Looking at his method, he says that checking P(i,j) for all possible i,j \in (0..n,0..nk) will take O(n^2k) time.  This is true, but why check them all?  From the recursive equation he gives:

P(i,j) = \max(P(i-1,j), P(i-1,j-A_i))

and the initial condition:

P(0, 0) = 1, P(0, j\neq0) = 0

The recursive formula can be used to generate all the cases where P(i,j) = 1.  Additionally, because I am using Python, I decided to make P a dictionary (actually a dictionary of dictionaries) to keep track of the subsets.  Using this method, we need to generate considerably less than n^2k subsets.  The code is:

t = time.time()
##### method 3
best = sum(buckets)
target = best/2
bests = ()
P = {}
P[-1] = {0:()}
for i in xrange(len(buckets)):
    x = buckets[i]
    P[i] = {}
    for j in P[i-1].keys():
        P[i][j] = P[i-1][j]
        P[i][j+x] = P[i-1][j] + (x,)

        if abs((j+x)-target)<abs(best-target):
            best = j+x
            bests = P[i][j+x]

suba = sorted(bests)
subb = sorted(set(buckets)-set(suba))
suma = sum(suba)
sumb = sum(subb)
print 'meth3: {0}s'.format(time.time()-t)
print 'suma: {0}\nsumb: {1}'.format(suma,sumb)
print ' diff: {0}, min ele: {1}'.format(abs(suma-sumb),min(buckets))

This method yields the best answer very fast, and the python code could probably be optimized to improve the speed.  On my desktop it takes ~0.1s for 30 ‘buckets’ (vs. 12+ minutes for method 2), and still only ~20s for 200 ‘buckets’. It is interesting to note that method 1 produces very close to the best result (usually single different differences for 200 buckets, if not exactly zero) and still takes 5e-3s for 200 buckets, so for an approximation it is quite good.

The final improvement can be made by realizing that since your target is half the sum of the full set, then one of the subsets must be equal to or less than this target, so we can skip computing and checking sums over this value.  This two line change cuts the execution time in half:

t = time.time()
##### method 3
best = sum(buckets)
target = best/2
bests = ()
P = {}
P[-1] = {0:()}
for i in xrange(len(buckets)):
    x = buckets[i]
    P[i] = {}
    for j in P[i-1].keys():
        P[i][j] = P[i-1][j]
        if j+x > target:
            continue
        P[i][j+x] = P[i-1][j] + (x,)

        if abs((j+x)-target)<abs(best-target):
            best = j+x
            bests = P[i][j+x]

suba = sorted(bests)
subb = sorted(set(buckets)-set(suba))
suma = sum(suba)
sumb = sum(subb)
print 'meth3: {0}s'.format(time.time()-t)
print 'suma: {0}\nsumb: {1}'.format(suma,sumb)
print ' diff: {0}, min ele: {1}'.format(abs(suma-sumb),min(buckets))

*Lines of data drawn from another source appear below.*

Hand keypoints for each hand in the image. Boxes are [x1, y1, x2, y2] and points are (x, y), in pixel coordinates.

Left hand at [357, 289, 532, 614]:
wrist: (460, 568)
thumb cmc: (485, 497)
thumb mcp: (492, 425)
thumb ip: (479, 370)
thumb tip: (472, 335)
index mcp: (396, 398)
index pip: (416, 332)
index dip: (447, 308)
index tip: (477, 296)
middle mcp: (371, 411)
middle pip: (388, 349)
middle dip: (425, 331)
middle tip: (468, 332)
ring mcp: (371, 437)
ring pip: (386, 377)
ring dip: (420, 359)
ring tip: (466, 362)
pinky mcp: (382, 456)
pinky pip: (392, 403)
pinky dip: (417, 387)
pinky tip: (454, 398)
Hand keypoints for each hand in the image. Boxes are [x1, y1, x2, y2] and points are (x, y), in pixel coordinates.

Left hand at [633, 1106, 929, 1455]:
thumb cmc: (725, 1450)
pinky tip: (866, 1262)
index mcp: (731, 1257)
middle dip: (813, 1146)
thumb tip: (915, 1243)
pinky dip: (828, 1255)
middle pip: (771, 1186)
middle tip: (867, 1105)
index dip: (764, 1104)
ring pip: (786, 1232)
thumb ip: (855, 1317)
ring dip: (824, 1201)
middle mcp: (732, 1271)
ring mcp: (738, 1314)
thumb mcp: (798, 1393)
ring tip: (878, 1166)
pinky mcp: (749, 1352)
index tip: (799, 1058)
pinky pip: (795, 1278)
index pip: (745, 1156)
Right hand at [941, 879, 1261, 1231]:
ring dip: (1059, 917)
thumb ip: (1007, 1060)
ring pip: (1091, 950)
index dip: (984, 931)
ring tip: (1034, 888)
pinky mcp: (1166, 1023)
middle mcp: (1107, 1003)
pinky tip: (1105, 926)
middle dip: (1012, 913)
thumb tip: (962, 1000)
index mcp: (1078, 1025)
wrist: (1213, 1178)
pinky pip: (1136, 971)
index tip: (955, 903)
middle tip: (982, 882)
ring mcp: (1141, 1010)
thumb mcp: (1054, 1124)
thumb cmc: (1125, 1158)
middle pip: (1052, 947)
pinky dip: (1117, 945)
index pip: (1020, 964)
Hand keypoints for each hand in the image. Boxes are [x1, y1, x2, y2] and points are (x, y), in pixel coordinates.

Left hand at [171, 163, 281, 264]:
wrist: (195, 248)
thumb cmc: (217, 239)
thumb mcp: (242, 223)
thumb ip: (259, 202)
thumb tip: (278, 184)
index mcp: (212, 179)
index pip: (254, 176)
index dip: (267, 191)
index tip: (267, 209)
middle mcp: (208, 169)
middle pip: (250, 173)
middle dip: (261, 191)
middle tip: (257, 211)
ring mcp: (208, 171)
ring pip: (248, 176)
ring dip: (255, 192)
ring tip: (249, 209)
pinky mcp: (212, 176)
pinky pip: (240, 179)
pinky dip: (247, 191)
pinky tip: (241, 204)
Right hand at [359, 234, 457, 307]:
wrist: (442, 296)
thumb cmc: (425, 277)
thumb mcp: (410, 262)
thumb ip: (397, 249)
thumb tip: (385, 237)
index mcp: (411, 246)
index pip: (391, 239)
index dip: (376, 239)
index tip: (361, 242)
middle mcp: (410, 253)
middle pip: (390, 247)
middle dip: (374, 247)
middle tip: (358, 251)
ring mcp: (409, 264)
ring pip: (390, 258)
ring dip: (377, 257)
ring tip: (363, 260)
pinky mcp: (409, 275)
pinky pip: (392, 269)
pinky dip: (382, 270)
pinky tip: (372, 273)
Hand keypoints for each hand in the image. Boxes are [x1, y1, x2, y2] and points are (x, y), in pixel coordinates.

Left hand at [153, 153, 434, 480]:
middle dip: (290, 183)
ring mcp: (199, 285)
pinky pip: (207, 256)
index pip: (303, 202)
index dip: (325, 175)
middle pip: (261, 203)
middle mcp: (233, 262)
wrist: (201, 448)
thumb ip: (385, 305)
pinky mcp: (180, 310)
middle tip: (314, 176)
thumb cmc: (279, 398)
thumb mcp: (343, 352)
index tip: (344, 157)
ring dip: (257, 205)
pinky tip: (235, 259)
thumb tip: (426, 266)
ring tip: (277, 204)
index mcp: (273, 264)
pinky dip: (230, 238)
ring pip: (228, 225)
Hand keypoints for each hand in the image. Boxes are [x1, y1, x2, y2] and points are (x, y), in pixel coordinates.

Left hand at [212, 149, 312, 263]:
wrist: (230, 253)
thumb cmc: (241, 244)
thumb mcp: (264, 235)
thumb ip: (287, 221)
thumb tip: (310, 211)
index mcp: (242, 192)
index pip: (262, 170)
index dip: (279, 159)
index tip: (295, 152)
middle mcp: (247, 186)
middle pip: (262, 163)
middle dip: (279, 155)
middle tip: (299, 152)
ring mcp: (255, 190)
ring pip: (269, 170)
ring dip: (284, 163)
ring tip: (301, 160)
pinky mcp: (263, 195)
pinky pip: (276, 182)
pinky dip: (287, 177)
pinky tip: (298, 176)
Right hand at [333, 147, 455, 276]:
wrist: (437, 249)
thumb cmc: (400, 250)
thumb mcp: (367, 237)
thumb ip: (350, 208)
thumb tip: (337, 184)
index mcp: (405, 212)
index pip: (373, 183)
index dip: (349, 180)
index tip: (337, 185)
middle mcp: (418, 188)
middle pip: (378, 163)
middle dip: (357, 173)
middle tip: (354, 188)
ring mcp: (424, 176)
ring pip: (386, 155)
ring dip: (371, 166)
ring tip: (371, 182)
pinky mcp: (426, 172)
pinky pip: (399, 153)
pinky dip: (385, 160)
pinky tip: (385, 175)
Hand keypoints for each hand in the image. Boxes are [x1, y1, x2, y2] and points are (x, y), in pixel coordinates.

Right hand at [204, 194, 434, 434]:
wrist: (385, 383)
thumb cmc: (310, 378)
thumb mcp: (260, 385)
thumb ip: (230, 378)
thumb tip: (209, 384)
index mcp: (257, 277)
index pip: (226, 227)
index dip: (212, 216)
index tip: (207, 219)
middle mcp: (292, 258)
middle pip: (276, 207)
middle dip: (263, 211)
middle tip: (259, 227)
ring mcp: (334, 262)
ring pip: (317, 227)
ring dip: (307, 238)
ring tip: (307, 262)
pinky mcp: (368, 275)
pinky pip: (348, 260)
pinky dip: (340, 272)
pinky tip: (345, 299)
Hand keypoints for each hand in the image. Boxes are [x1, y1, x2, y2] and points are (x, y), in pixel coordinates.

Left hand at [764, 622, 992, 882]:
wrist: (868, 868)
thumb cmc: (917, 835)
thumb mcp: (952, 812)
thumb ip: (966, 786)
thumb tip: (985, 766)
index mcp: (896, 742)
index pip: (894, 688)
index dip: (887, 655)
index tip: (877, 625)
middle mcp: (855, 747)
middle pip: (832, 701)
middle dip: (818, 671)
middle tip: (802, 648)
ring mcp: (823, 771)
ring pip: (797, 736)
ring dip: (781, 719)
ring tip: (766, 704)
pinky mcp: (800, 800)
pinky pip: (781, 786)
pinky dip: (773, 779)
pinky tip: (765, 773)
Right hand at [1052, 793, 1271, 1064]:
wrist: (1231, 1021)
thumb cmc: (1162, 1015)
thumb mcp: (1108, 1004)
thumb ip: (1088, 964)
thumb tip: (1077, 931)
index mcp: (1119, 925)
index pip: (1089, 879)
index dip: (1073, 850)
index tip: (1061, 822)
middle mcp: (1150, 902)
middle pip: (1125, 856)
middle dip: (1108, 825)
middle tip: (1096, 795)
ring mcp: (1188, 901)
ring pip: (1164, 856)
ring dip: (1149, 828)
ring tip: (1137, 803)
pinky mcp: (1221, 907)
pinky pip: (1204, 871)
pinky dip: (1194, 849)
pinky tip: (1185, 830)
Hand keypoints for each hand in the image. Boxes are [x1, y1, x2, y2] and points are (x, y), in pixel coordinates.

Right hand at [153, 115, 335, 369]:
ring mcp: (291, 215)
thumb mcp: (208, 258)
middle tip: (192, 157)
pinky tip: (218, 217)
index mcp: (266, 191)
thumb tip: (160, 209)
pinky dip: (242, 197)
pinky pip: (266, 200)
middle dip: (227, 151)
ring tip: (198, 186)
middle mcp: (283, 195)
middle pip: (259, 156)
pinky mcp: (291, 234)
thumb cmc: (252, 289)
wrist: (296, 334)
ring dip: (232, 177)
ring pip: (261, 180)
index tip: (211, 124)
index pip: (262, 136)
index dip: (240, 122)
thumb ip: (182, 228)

Ok, I know I said the final improvement, but I thought to myself, ‘what if I check if the target is reached early, then bail out’. This requires a little refactoring of the code into a function so that I can use return to break out of it early:

t = time.time()
##### method 3
best = sum(buckets)
bests = ()
def m3():
    global best, bests
    target = best/2
    P = {}
    P[-1] = {0:()}
    for i in xrange(len(buckets)):
        x = buckets[i]
        P[i] = {}
        for j in P[i-1].keys():
            P[i][j] = P[i-1][j]
            if j+x > target:
                continue
            P[i][j+x] = P[i-1][j] + (x,)

            if abs((j+x)-target)<abs(best-target):
                best = j+x
                bests = P[i][j+x]
                if best == target:
                    return

m3()

suba = sorted(bests)
subb = sorted(set(buckets)-set(suba))
suma = sum(suba)
sumb = sum(subb)
print 'meth3: {0}s'.format(time.time()-t)
print 'suma: {0}\nsumb: {1}'.format(suma,sumb)
print ' diff: {0}, min ele: {1}'.format(abs(suma-sumb),min(buckets))

As it happens, after running several tests, it seems that the function reaches the target early quite often, and this change cuts the runtime, on average, down to 1/3 of what it was.

Thats all I’ve done with it so far.  It can probably be improved further, but for a just-for-fun little exercise with Python, it’s pretty interesting (to me at least).